Driving Impressions

By January 25, 2008

The Chrysler Town & Country is tall, heavy and long, and it drives like you'd expect given those characteristics. Drive it hard into a turn and it prefers to keep going straight rather than reacting quickly to steering inputs. Turns and changes of direction prompt copious body lean. In a word, the Town & Country feels cumbersome. Still, it never feels like it's going to tip over.

The steering is somewhat vague. It has enough play on center to keep the vehicle moving straight when you inadvertently jerk the wheel while spinning around to yell at the kids. The Town & Country is in no way sporty. The Honda Odyssey and Nissan Quest are considerably more fun to drive.

The ride quality, on the other hand, is quite good. The Town & Country irons out most bumps well, and only the sharpest of ruts will crash through to give the passengers a start. The long wheelbase helps prevent larger humps from causing up and down motions. However, it can feel somewhat floaty at highway speeds. While certainly comfortable, the Town & Country isn't as smooth as the Toyota Sienna, which has an almost luxury car feel.

Recognizing that its engine choices weren't competitive with the best in class, Chrysler made some improvements. First and foremost is the addition of the new 4.0-liter V6 as standard equipment on the Limited model. The 4.0-liter makes 251 horsepower, which puts it in the ballpark with the V6s offered by Nissan, Honda and Toyota. The 4.0 gets the Town & Country moving nicely from a stop and teams with a new six-speed automatic transmission to provide decent passing response. With the 4.0-liter V6, the Town & Country has EPA fuel economy ratings of 16 mpg City and 23 Highway. Properly equipped, the Town & Country is rated to tow up to 3600 pounds with the 4.0, enough for personal watercraft or a small boat.

The 3.8-liter V6 is a carryover engine, but for 2008, it gets a six-speed automatic instead of a four-speed. The 3.8 makes 197 horsepower, and it offers plenty of pep for daily commutes and most needs.

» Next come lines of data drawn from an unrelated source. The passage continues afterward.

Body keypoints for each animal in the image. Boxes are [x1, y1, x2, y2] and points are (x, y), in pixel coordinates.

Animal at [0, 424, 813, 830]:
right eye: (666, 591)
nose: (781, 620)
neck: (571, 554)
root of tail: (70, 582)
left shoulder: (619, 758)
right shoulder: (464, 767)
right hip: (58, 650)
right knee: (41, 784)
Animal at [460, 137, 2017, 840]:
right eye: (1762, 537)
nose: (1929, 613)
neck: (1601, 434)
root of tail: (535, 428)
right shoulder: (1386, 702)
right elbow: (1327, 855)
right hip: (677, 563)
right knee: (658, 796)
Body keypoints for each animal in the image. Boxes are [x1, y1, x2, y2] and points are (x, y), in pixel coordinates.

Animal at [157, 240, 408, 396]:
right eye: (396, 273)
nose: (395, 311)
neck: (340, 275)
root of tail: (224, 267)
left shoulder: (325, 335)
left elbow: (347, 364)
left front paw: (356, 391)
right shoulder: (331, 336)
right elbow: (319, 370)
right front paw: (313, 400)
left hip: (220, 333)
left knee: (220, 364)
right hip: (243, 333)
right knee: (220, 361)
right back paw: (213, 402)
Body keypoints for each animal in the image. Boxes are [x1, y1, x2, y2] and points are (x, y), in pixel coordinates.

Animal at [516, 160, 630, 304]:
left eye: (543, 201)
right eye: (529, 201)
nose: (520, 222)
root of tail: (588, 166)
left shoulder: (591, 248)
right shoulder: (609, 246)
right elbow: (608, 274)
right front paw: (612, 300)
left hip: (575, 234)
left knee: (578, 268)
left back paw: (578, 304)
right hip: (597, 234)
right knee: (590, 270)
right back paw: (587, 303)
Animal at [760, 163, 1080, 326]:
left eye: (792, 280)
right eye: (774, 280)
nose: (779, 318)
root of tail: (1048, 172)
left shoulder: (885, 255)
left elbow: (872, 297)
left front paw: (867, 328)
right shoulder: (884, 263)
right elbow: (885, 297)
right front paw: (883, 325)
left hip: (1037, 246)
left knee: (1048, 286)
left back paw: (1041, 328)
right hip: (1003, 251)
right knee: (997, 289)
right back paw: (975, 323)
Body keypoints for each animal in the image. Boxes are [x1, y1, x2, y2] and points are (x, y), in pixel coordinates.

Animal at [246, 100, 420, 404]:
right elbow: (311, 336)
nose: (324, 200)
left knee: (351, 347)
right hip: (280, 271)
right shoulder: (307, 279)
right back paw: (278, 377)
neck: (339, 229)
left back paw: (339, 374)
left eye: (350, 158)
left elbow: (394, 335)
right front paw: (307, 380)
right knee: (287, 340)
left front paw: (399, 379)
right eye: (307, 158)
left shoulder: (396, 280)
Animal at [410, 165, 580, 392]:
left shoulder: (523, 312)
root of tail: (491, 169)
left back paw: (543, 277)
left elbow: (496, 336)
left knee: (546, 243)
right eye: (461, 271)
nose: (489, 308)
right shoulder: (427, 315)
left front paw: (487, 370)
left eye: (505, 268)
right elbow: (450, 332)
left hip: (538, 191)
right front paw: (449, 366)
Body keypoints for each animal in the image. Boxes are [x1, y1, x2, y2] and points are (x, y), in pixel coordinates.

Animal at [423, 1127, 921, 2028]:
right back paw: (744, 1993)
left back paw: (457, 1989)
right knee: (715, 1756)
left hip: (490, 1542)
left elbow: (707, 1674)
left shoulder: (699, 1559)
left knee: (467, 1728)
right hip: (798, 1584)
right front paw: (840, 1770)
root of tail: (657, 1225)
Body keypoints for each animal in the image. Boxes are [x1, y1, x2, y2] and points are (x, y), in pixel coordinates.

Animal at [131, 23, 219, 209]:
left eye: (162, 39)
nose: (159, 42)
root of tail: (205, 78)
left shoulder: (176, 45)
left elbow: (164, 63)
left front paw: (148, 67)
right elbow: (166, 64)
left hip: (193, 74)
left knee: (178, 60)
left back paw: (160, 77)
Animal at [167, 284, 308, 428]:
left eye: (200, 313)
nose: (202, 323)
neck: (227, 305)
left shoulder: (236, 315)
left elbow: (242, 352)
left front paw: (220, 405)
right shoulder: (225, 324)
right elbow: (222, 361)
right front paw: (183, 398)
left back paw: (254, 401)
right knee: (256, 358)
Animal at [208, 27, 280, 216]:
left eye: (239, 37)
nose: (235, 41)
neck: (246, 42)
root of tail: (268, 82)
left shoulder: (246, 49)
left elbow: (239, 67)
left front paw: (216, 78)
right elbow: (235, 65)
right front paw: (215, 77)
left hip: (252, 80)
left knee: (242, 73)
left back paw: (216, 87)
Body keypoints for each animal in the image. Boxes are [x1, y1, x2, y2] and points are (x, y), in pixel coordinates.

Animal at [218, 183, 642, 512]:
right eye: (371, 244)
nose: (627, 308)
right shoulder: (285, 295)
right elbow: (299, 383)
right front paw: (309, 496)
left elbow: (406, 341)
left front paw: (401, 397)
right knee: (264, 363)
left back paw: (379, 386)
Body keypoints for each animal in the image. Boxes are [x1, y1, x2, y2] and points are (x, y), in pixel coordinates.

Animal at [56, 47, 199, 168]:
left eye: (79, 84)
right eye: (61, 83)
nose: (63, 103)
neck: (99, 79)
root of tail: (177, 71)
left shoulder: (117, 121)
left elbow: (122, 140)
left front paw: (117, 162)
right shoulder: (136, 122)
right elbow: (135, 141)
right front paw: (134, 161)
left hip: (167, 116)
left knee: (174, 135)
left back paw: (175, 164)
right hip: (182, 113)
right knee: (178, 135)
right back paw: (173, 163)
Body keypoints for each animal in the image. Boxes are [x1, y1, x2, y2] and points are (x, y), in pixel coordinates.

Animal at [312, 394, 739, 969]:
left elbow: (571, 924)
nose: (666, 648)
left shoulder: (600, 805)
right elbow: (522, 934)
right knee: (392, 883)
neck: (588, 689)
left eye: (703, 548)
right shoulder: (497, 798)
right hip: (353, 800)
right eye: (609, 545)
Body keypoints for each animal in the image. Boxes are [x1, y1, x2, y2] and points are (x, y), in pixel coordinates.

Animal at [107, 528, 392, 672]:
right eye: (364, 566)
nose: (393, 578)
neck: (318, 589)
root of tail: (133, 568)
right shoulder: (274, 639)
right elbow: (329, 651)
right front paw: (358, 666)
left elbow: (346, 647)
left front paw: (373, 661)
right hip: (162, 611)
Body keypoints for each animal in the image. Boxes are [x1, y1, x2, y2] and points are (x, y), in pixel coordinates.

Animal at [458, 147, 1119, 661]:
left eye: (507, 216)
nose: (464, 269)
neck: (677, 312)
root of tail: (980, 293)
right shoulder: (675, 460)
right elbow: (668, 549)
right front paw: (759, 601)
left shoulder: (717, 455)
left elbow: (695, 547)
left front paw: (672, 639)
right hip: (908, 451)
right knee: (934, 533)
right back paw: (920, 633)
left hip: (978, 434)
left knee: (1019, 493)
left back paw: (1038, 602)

Teaming the 3.8 with the six-speed automatic makes it more responsive than in '07 models, but the problem still lingers that this engine is just not as modern and powerful as many others from the competition. The 3.8-liter V6 has the same EPA ratings as the 4.0.

The base 3.3-liter V6 makes 170 horsepower and uses the old four-speed automatic. While the EPA fuel economy numbers of 17 mpg City and 24 Highway are respectable, they are little better than the bigger engines and the 3.3 is overmatched in this large vehicle.

On the road, the Town & Country cruises quietly, especially with the 4.0-liter V6. All of the engines can intrude on conversation under full throttle, but tire noise and wind noise generally don't.